Chilean politician (1896–1973)

Gustavo Jirón Latapiat (23 May 1896 – 29 March 1973) was a Chilean physician and politician.

He served as a Senator representing the 4th Provincial Group, Santiago (1941–1949).

==Early life and education==
Jirón studied medicine at the University of Chile, where he obtained the degree of surgeon in 1919.

==Medical and academic career==
He practiced medicine at the Hospital San Vicente de Paul and developed an academic career at the University of Chile, serving as professor of anatomy and Secretary of the Faculty of Medicine.

He later became president of the Medical Society of Chile. In recognition of his professional career, he was awarded the Gold Medal by the Medical College of Chile in 1971.

==Political career==
Jirón was affiliated with the Radical Party until 1947, when he resigned and joined the Radical Doctrinal Party (PRDo).

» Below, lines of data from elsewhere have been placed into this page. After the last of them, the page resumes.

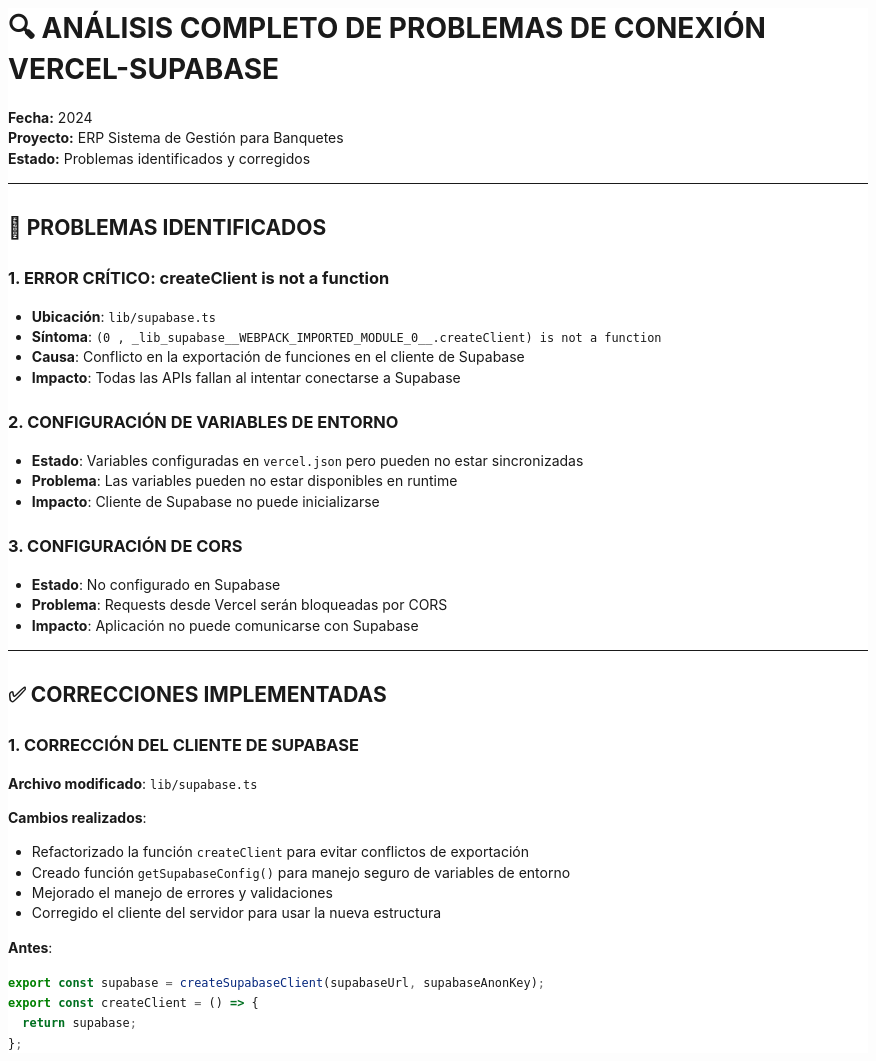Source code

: # 🔍 ANÁLISIS COMPLETO DE PROBLEMAS DE CONEXIÓN VERCEL-SUPABASE

**Fecha:** 2024  
**Proyecto:** ERP Sistema de Gestión para Banquetes  
**Estado:** Problemas identificados y corregidos

---

## 🚨 PROBLEMAS IDENTIFICADOS

### 1. **ERROR CRÍTICO: createClient is not a function**

- **Ubicación**: `lib/supabase.ts`
- **Síntoma**: `(0 , _lib_supabase__WEBPACK_IMPORTED_MODULE_0__.createClient) is not a function`
- **Causa**: Conflicto en la exportación de funciones en el cliente de Supabase
- **Impacto**: Todas las APIs fallan al intentar conectarse a Supabase

### 2. **CONFIGURACIÓN DE VARIABLES DE ENTORNO**

- **Estado**: Variables configuradas en `vercel.json` pero pueden no estar sincronizadas
- **Problema**: Las variables pueden no estar disponibles en runtime
- **Impacto**: Cliente de Supabase no puede inicializarse

### 3. **CONFIGURACIÓN DE CORS**

- **Estado**: No configurado en Supabase
- **Problema**: Requests desde Vercel serán bloqueadas por CORS
- **Impacto**: Aplicación no puede comunicarse con Supabase

---

## ✅ CORRECCIONES IMPLEMENTADAS

### 1. **CORRECCIÓN DEL CLIENTE DE SUPABASE**

**Archivo modificado**: `lib/supabase.ts`

**Cambios realizados**:

- Refactorizado la función `createClient` para evitar conflictos de exportación
- Creado función `getSupabaseConfig()` para manejo seguro de variables de entorno
- Mejorado el manejo de errores y validaciones
- Corregido el cliente del servidor para usar la nueva estructura

**Antes**:

```typescript
export const supabase = createSupabaseClient(supabaseUrl, supabaseAnonKey);
export const createClient = () => {
  return supabase;
};
```
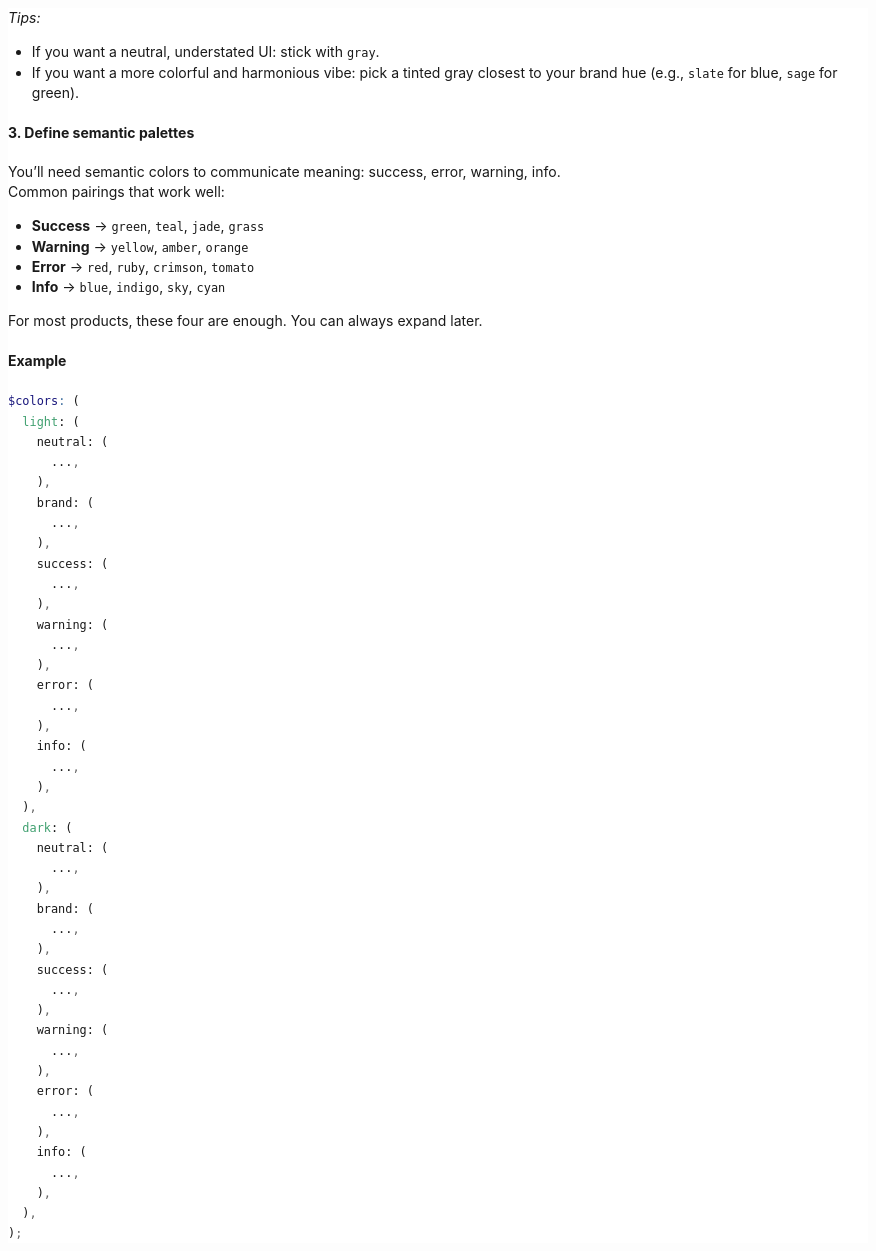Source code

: _Tips:_

- If you want a neutral, understated UI: stick with `gray`.
- If you want a more colorful and harmonious vibe: pick a tinted gray closest to your brand hue (e.g., `slate` for blue, `sage` for green).

#### 3. Define semantic palettes

You’ll need semantic colors to communicate meaning: success, error, warning, info.<br>
Common pairings that work well:

- **Success** → `green`, `teal`, `jade`, `grass`
- **Warning** → `yellow`, `amber`, `orange`
- **Error** → `red`, `ruby`, `crimson`, `tomato`
- **Info** → `blue`, `indigo`, `sky`, `cyan`

For most products, these four are enough. You can always expand later.

#### Example

```scss
$colors: (
  light: (
    neutral: (
      ...,
    ),
    brand: (
      ...,
    ),
    success: (
      ...,
    ),
    warning: (
      ...,
    ),
    error: (
      ...,
    ),
    info: (
      ...,
    ),
  ),
  dark: (
    neutral: (
      ...,
    ),
    brand: (
      ...,
    ),
    success: (
      ...,
    ),
    warning: (
      ...,
    ),
    error: (
      ...,
    ),
    info: (
      ...,
    ),
  ),
);
```
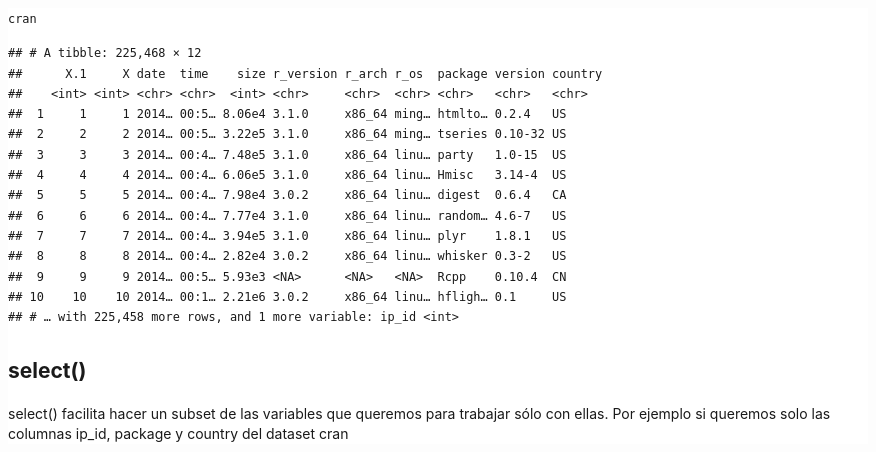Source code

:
 ``` r
cran
```

    ## # A tibble: 225,468 × 12
    ##      X.1     X date  time    size r_version r_arch r_os  package version country
    ##    <int> <int> <chr> <chr>  <int> <chr>     <chr>  <chr> <chr>   <chr>   <chr>  
    ##  1     1     1 2014… 00:5… 8.06e4 3.1.0     x86_64 ming… htmlto… 0.2.4   US     
    ##  2     2     2 2014… 00:5… 3.22e5 3.1.0     x86_64 ming… tseries 0.10-32 US     
    ##  3     3     3 2014… 00:4… 7.48e5 3.1.0     x86_64 linu… party   1.0-15  US     
    ##  4     4     4 2014… 00:4… 6.06e5 3.1.0     x86_64 linu… Hmisc   3.14-4  US     
    ##  5     5     5 2014… 00:4… 7.98e4 3.0.2     x86_64 linu… digest  0.6.4   CA     
    ##  6     6     6 2014… 00:4… 7.77e4 3.1.0     x86_64 linu… random… 4.6-7   US     
    ##  7     7     7 2014… 00:4… 3.94e5 3.1.0     x86_64 linu… plyr    1.8.1   US     
    ##  8     8     8 2014… 00:4… 2.82e4 3.0.2     x86_64 linu… whisker 0.3-2   US     
    ##  9     9     9 2014… 00:5… 5.93e3 <NA>      <NA>   <NA>  Rcpp    0.10.4  CN     
    ## 10    10    10 2014… 00:1… 2.21e6 3.0.2     x86_64 linu… hfligh… 0.1     US     
    ## # … with 225,458 more rows, and 1 more variable: ip_id <int>

## select()

select() facilita hacer un subset de las variables que queremos para
trabajar sólo con ellas. Por ejemplo si queremos solo las columnas
ip\_id, package y country del dataset cran
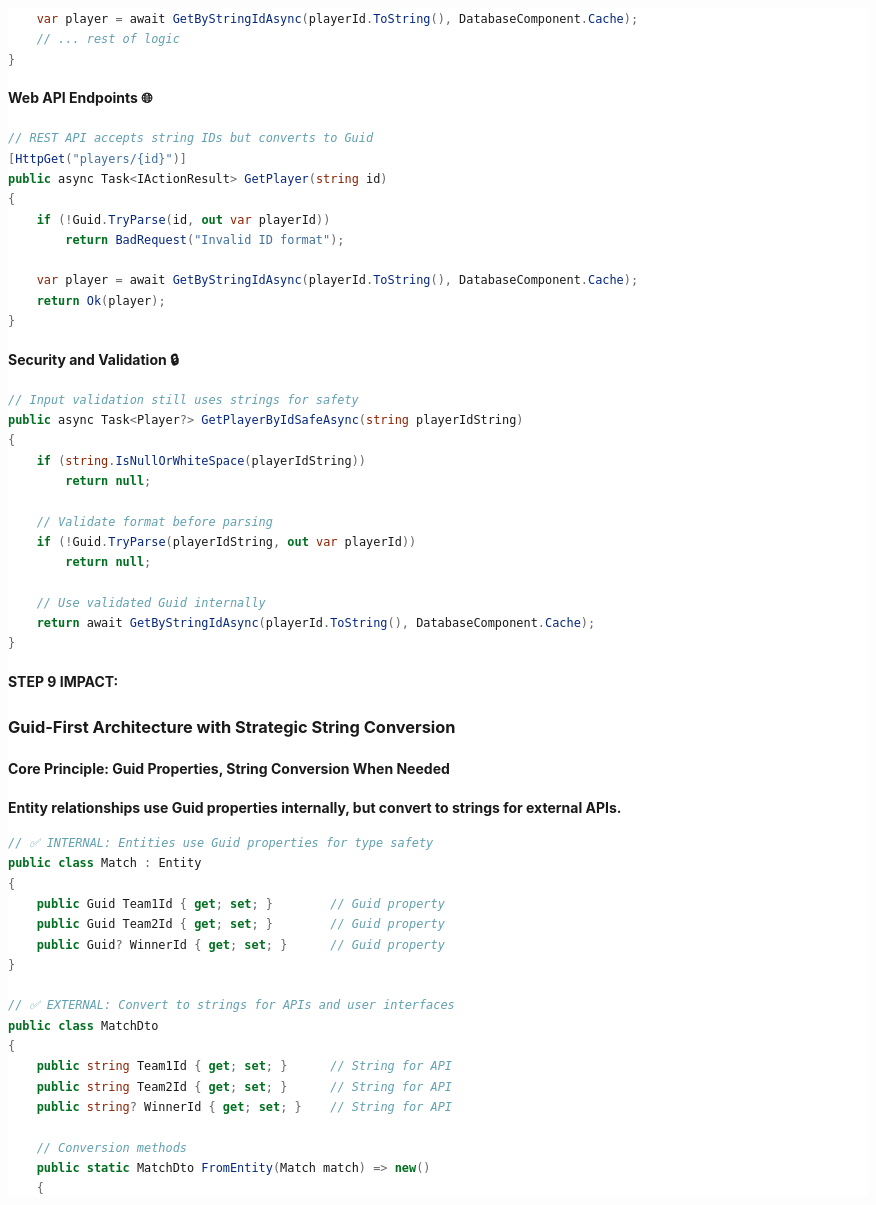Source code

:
 ```csharp
    var player = await GetByStringIdAsync(playerId.ToString(), DatabaseComponent.Cache);
    // ... rest of logic
}
```

#### Web API Endpoints 🌐
```csharp
// REST API accepts string IDs but converts to Guid
[HttpGet("players/{id}")]
public async Task<IActionResult> GetPlayer(string id)
{
    if (!Guid.TryParse(id, out var playerId))
        return BadRequest("Invalid ID format");

    var player = await GetByStringIdAsync(playerId.ToString(), DatabaseComponent.Cache);
    return Ok(player);
}
```

#### Security and Validation 🔒
```csharp
// Input validation still uses strings for safety
public async Task<Player?> GetPlayerByIdSafeAsync(string playerIdString)
{
    if (string.IsNullOrWhiteSpace(playerIdString))
        return null;

    // Validate format before parsing
    if (!Guid.TryParse(playerIdString, out var playerId))
        return null;

    // Use validated Guid internally
    return await GetByStringIdAsync(playerId.ToString(), DatabaseComponent.Cache);
}
```

#### STEP 9 IMPACT:

### Guid-First Architecture with Strategic String Conversion

#### Core Principle: Guid Properties, String Conversion When Needed

**Entity relationships use Guid properties internally, but convert to strings for external APIs.**

```csharp
// ✅ INTERNAL: Entities use Guid properties for type safety
public class Match : Entity
{
    public Guid Team1Id { get; set; }        // Guid property
    public Guid Team2Id { get; set; }        // Guid property
    public Guid? WinnerId { get; set; }      // Guid property
}

// ✅ EXTERNAL: Convert to strings for APIs and user interfaces
public class MatchDto
{
    public string Team1Id { get; set; }      // String for API
    public string Team2Id { get; set; }      // String for API
    public string? WinnerId { get; set; }    // String for API

    // Conversion methods
    public static MatchDto FromEntity(Match match) => new()
    {
```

In 1941, he was elected Senator for the 4th Provincial Group (Santiago), serving until 1949. During his tenure, he was a member of the Permanent Committees on Public Education and on Hygiene, Public Health and Social Assistance, and served as substitute member of the Permanent Committee on Foreign Relations and Trade.

==Death==
Gustavo Jirón Latapiat died on 29 March 1973 at the age of 76. At the time of his death, his son, physician Arturo Jirón, was serving as Minister of Health under President Salvador Allende.